Additionally, There is an option in Methimpute to specify cytosine. In that case, the model just using a specific cytosine which will end up with less memory consumption. You can find it under menu "configuration part" , then "methimpute" and there is an option "Run Context: All/ CG| CHG| CHH " try to first run with e.x: "CG" to see how is going, hopefully it should solve your problem .

Finally, Methimpute module is an option that we included in our pipeline; it's possible to use any other methylation caller or even cx-reports after pre-processed the data.
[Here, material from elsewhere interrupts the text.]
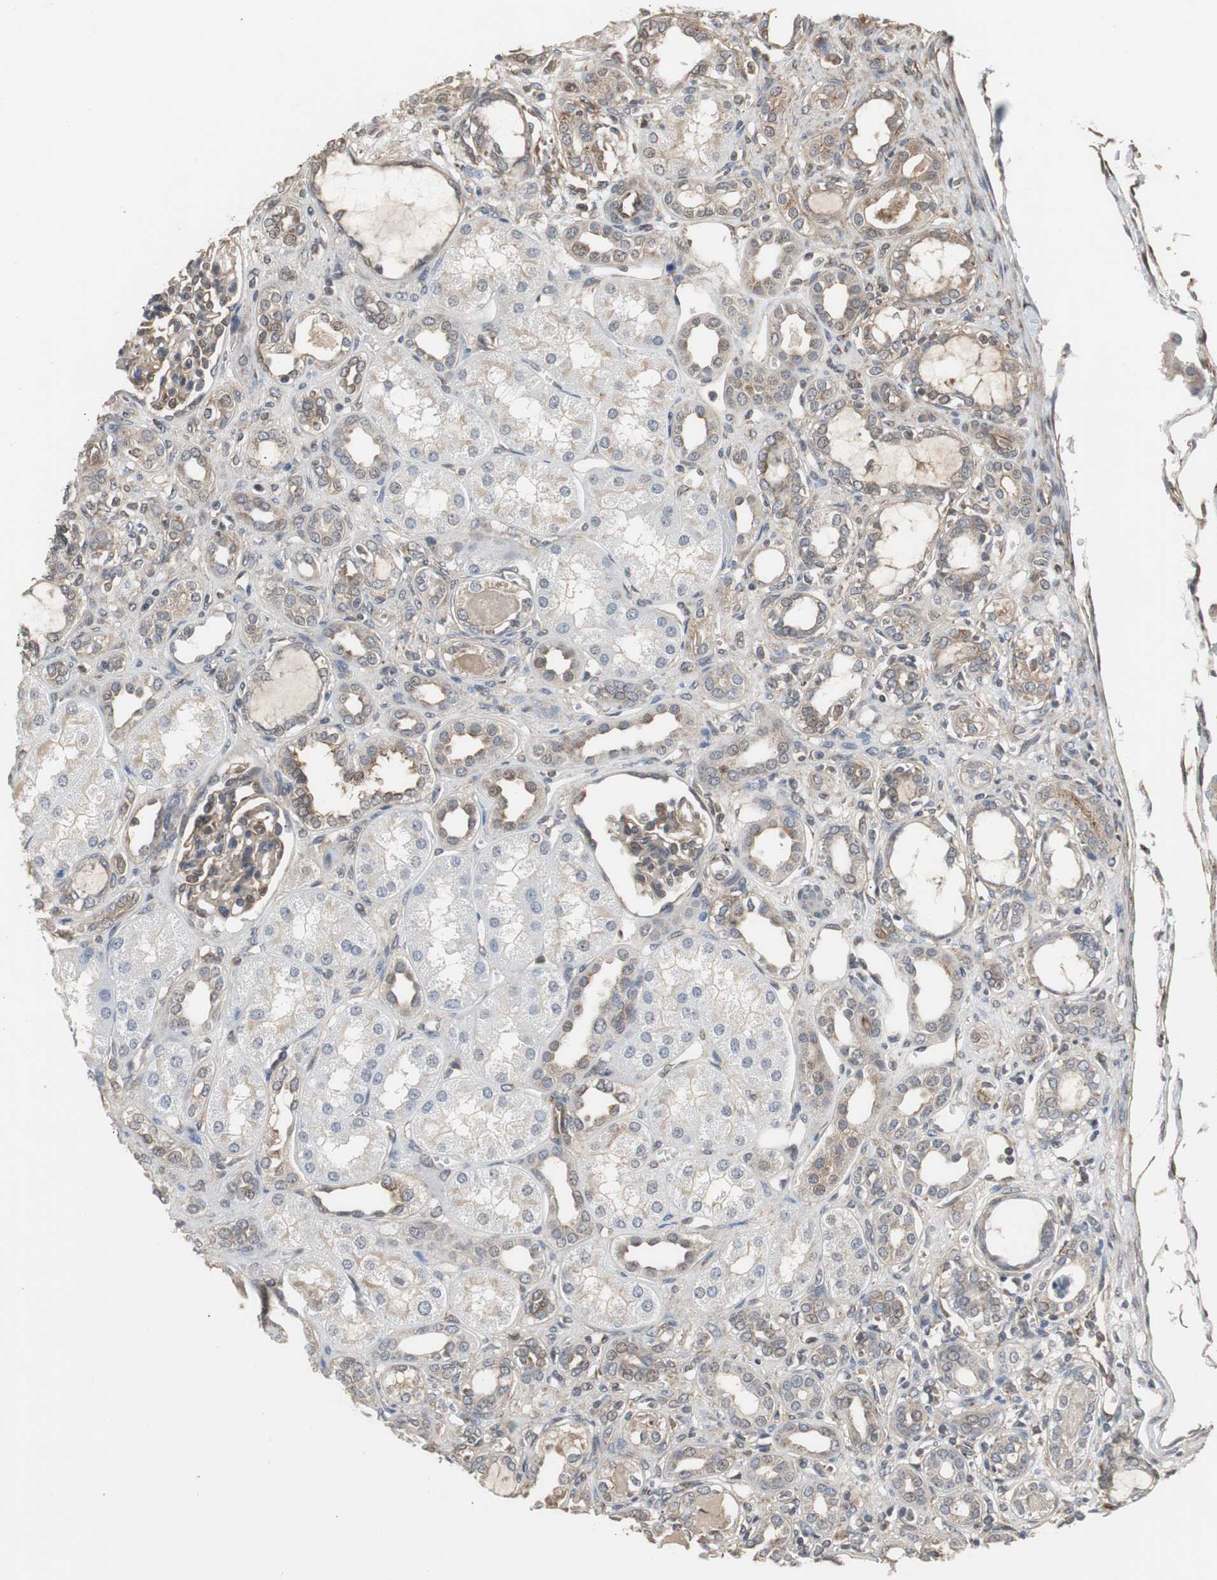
{"staining": {"intensity": "weak", "quantity": ">75%", "location": "cytoplasmic/membranous"}, "tissue": "kidney", "cell_type": "Cells in glomeruli", "image_type": "normal", "snomed": [{"axis": "morphology", "description": "Normal tissue, NOS"}, {"axis": "topography", "description": "Kidney"}], "caption": "Immunohistochemical staining of benign human kidney shows low levels of weak cytoplasmic/membranous staining in about >75% of cells in glomeruli.", "gene": "ATP2B2", "patient": {"sex": "male", "age": 7}}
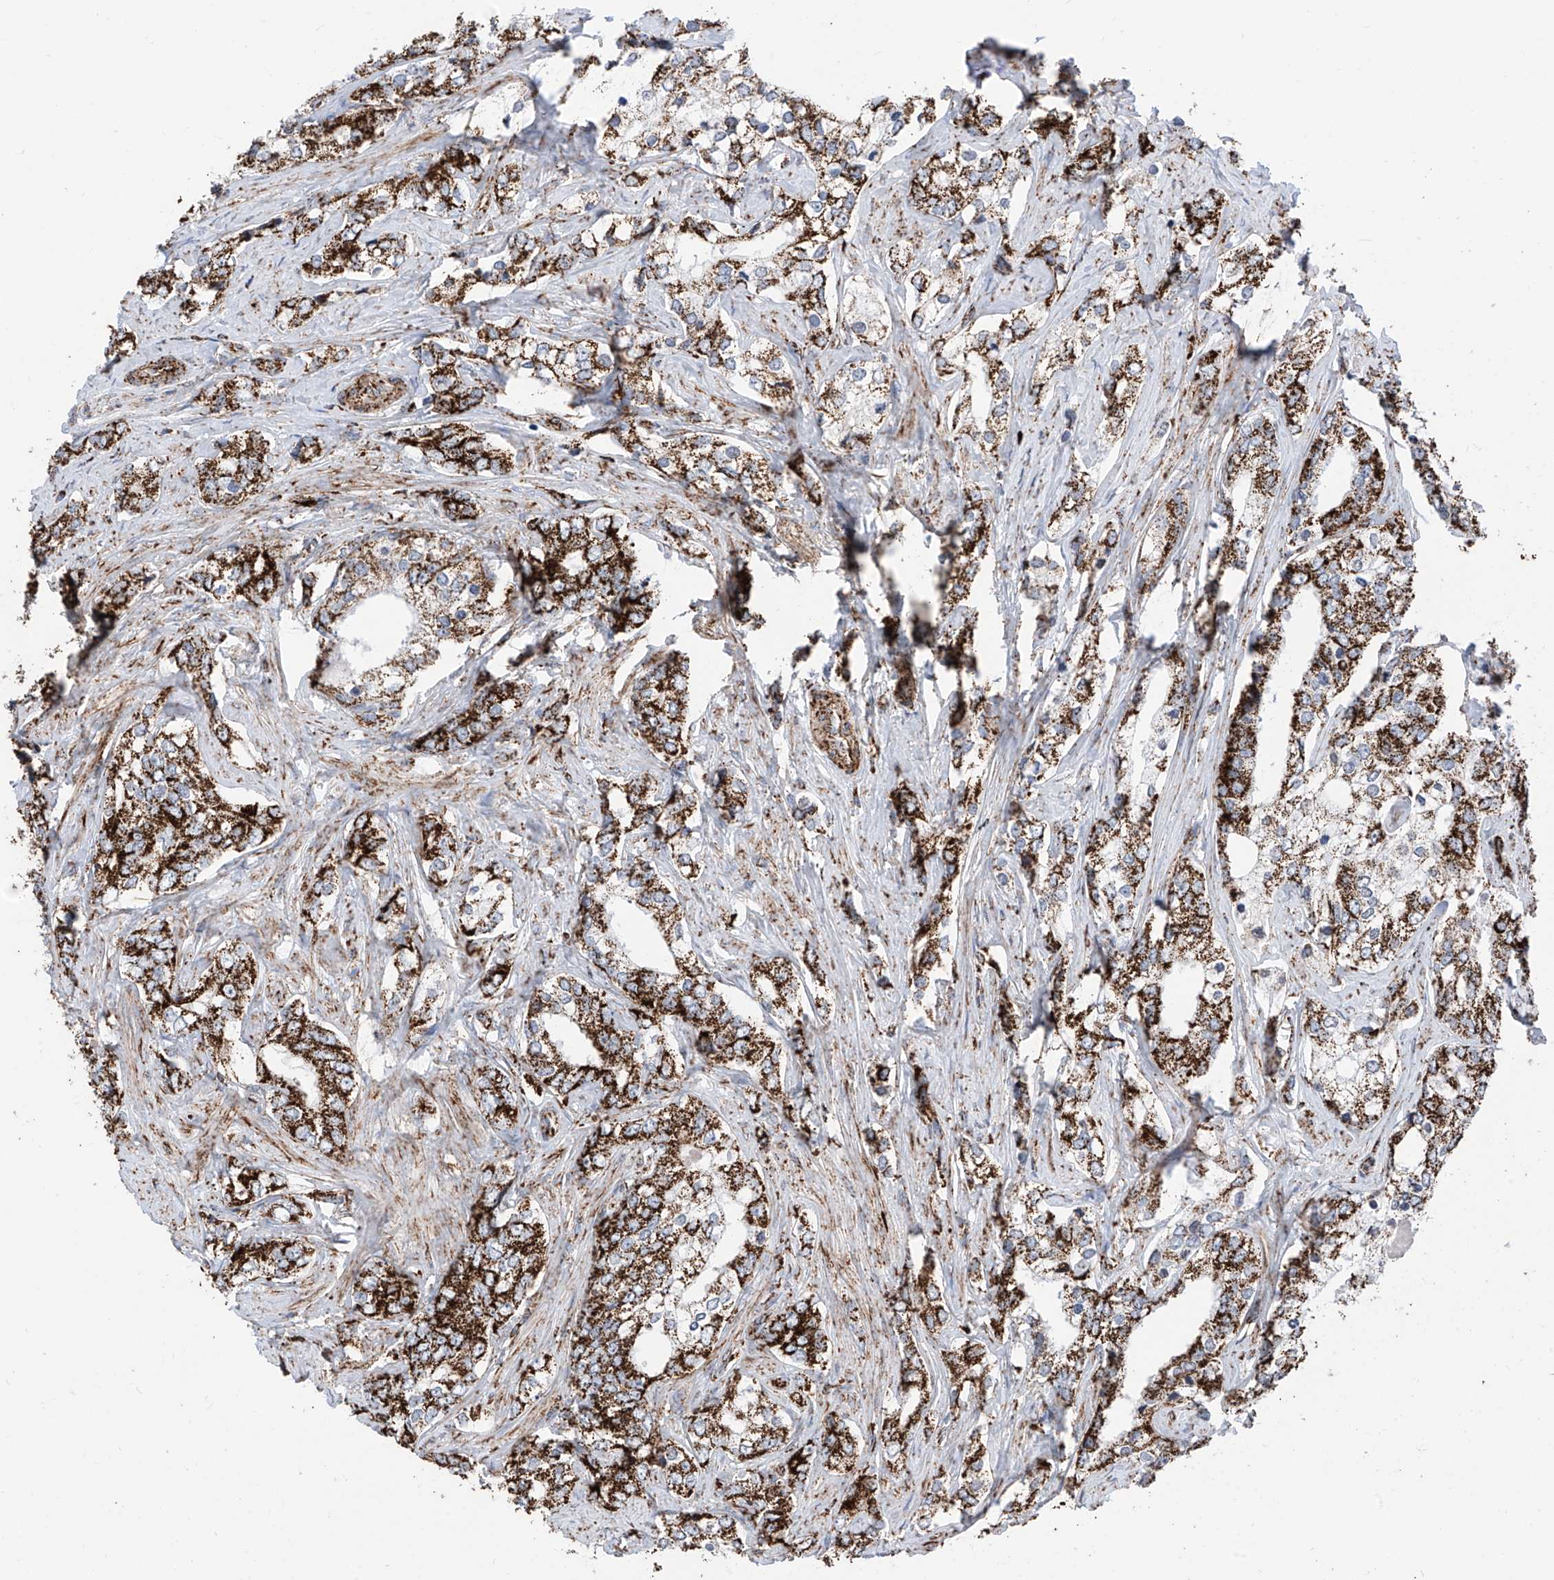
{"staining": {"intensity": "strong", "quantity": ">75%", "location": "cytoplasmic/membranous"}, "tissue": "prostate cancer", "cell_type": "Tumor cells", "image_type": "cancer", "snomed": [{"axis": "morphology", "description": "Adenocarcinoma, High grade"}, {"axis": "topography", "description": "Prostate"}], "caption": "Prostate cancer tissue demonstrates strong cytoplasmic/membranous staining in about >75% of tumor cells, visualized by immunohistochemistry. The staining was performed using DAB to visualize the protein expression in brown, while the nuclei were stained in blue with hematoxylin (Magnification: 20x).", "gene": "COX5B", "patient": {"sex": "male", "age": 66}}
Please let me know if you have any questions.

anupullanhi commented 3 years ago

Hello, I changed the configuration to "CG" for running methimpute and got the below-given error.

image

Any help regarding this error is appreciated. Thanks in advance.

shahryary commented 3 years ago

Unfortunately, as I mentioned before, Methimpute is resource hungry when you have a large genome size. We will update this module in our pipeline in the next version. Increasing the system RAM could help get out the problem, or you could use an alternative option for methylation calls instead of Methimpute. However, we'll keep updating this module to improve pipeline performance.